• [EXERCISE INPUT]
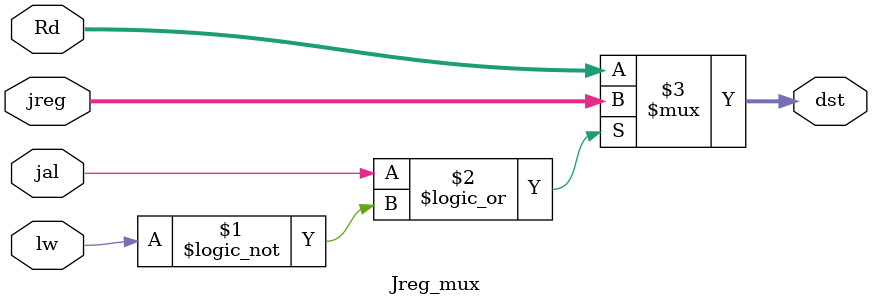
<source format=v>
module Jreg_mux(jreg, Rd, jal, dst,lw); //This is the mux that selet dst_addr for Rf
input[3:0] jreg, Rd;
input jal,lw;
output[3:0] dst;

assign dst = (jal||(!lw))? jreg :Rd;  //if its jal and not lw, choose jreg 

endmodule

</source>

• [EXERCISE AIM] Each line from the one containing "output[3:0] dst;" to the last line of the material above should be reproduced word for word, with nothing added.

• [TASK OUTPUT]
output[3:0] dst;

assign dst = (jal||(!lw))? jreg :Rd;  //if its jal and not lw, choose jreg 

endmodule

</source>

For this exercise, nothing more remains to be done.